#### Required task 1
Reproduce the Twitter4J document-page listing below line for line.

#### Source

# 96 Maxima 192k



## Lucio_el_grande (Feb 2, 2007)

Hi everyone, a person is offering me a 96 nissan maxima with 192k miles, in $3000, Ive been asking to different persons if that is a safe milleage for a nissan, some say no, my dad say if the car is not smoking then ill be ok, i just need the car for no more than 1 year.
I'm new in all the cars area, so I'd really appreciate any kind of suggestion that you guys can give me.
Thanks again, have a great day.
LD.


----------



## SHIFTVAX (Jan 15, 2006)

Lucio_el_grande said:


> Hi everyone, a person is offering me a 96 nissan maxima with 192k miles, in $3000, Ive been asking to different persons if that is a safe milleage for a nissan, some say no, my dad say if the car is not smoking then ill be ok, i just need the car for no more than 1 year.
> I'm new in all the cars area, so I'd really appreciate any kind of suggestion that you guys can give me.

#### Task data
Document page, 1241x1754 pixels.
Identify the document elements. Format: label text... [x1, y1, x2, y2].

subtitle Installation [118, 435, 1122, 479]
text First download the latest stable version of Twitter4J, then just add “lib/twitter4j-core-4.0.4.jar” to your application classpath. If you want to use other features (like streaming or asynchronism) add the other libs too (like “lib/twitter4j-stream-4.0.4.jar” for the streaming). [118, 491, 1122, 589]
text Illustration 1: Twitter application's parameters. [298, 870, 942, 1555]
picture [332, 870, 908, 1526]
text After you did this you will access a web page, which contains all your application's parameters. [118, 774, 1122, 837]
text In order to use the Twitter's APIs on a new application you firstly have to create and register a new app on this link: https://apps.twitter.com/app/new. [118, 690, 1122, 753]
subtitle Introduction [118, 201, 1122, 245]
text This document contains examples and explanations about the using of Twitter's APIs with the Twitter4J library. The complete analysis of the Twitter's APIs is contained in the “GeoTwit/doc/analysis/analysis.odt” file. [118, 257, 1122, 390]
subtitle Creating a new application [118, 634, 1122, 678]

#### Required task 2
Continue the forum thread above about buying a 1996 Nissan Maxima with 192k miles.

#### Output 1
Document page, 1241x1754 pixels.
Identify the document elements. Format: label text... [x1, y1, x2, y2].

subtitle Installation [118, 435, 1122, 479]
text First download the latest stable version of Twitter4J, then just add “lib/twitter4j-core-4.0.4.jar” to your application classpath. If you want to use other features (like streaming or asynchronism) add the other libs too (like “lib/twitter4j-stream-4.0.4.jar” for the streaming). [118, 491, 1122, 589]
text Illustration 1: Twitter application's parameters. [298, 870, 942, 1555]
picture [332, 870, 908, 1526]
text After you did this you will access a web page, which contains all your application's parameters. [118, 774, 1122, 837]
text In order to use the Twitter's APIs on a new application you firstly have to create and register a new app on this link: https://apps.twitter.com/app/new. [118, 690, 1122, 753]
subtitle Introduction [118, 201, 1122, 245]
text This document contains examples and explanations about the using of Twitter's APIs with the Twitter4J library. The complete analysis of the Twitter's APIs is contained in the “GeoTwit/doc/analysis/analysis.odt” file. [118, 257, 1122, 390]
subtitle Creating a new application [118, 634, 1122, 678]

#### Output 2
> Thanks again, have a great day.
> LD.


I have seen Maximas with 250,000 miles still running pretty good, but you are likely to eventually have to replace alot of stuff which can get pretty expensive even only for one year! I would'nt do it for that much(3000), maybe 2000!


----------



## Jeff (Oct 17, 2002)

I agree...$3k for such a high mileage car is pretty high. $2k sounds more like it.

If the seller complains and says you are lowballing his price then remind him that certain things (suspension, brakes, water pump, etc) could go out soon.


----------



## 96maxipad (Apr 10, 2007)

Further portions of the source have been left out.